Health spending in September accounted for approximately 17.4% of the nation’s gross national product. Nursing home and home healthcare represented 1.3% of that 17.4%. Those numbers are according to Altarum’s monthly Health Sector Economic Indicators brief released Friday.
“Home health was hit harder early in the pandemic than nursing homes but recovered a little more quickly,” George Miller, PhD, institute fellow at Altarum, told the McKnight’s Business Daily Friday. “Both nursing home care and home healthcare are now above what they were before the pandemic in terms of spending.”
Home healthcare spending now is 13.7% above what it was in January 2020, he said. Nursing home spending, by contrast, is 5% higher than it was in January 2020.
“That suggests that recovery has been more robust for home healthcare than nursing home care,” Miller said.
Healthcare job growth remained strong in October, with 52,600 jobs added. Healthcare has averaged 47,000 new jobs per month in 2022, according to the HSEI. Most of that growth came in ambulatory care, which Miller said includes home healthcare. That sector added 30,700 jobs in October. Nursing and residential care added 11,100 jobs.

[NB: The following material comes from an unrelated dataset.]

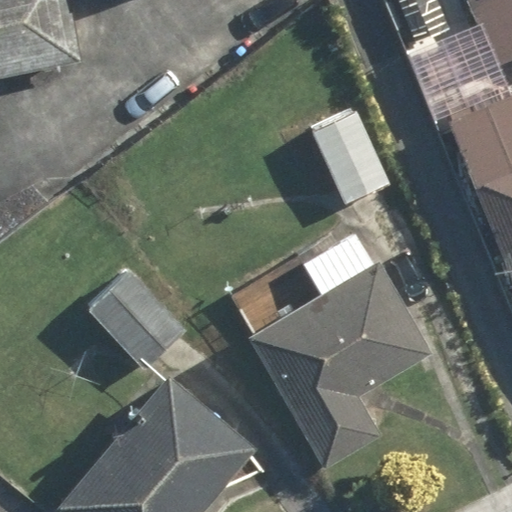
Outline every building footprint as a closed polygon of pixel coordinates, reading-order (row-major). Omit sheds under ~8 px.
[(0,0),(0,77),(89,62),(77,0),(0,0)] [(511,0),(477,0),(472,2),(499,65),(511,59),(511,0)] [(492,88),(446,106),(511,276),(511,89),(495,96),(492,88)] [(388,181),(354,107),(314,126),(348,200),(388,181)] [(338,241),(335,242),(329,232),(283,258),(288,268),(236,297),(329,464),(383,434),(358,387),(435,345),(385,255),(374,261),(357,230),(338,241)] [(185,330),(131,266),(89,302),(143,366),(185,330)] [(205,511),(260,446),(170,371),(60,502),(71,511),(205,511)]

“Nursing care [staffing] is still well below where it was at the start of the pandemic,” Miller said. “The growth in both [nursing homes and home care staffing] has been relatively modest.”
Wages have moderated in terms of earnings, according to Miller. Wage growth declined across healthcare settings, according to the data. Residential care wages grew at 7.7% compared with a peak of 11% in March, whereas ambulatory care wages grew by 4.6% compared with a peak of 5.8% in July.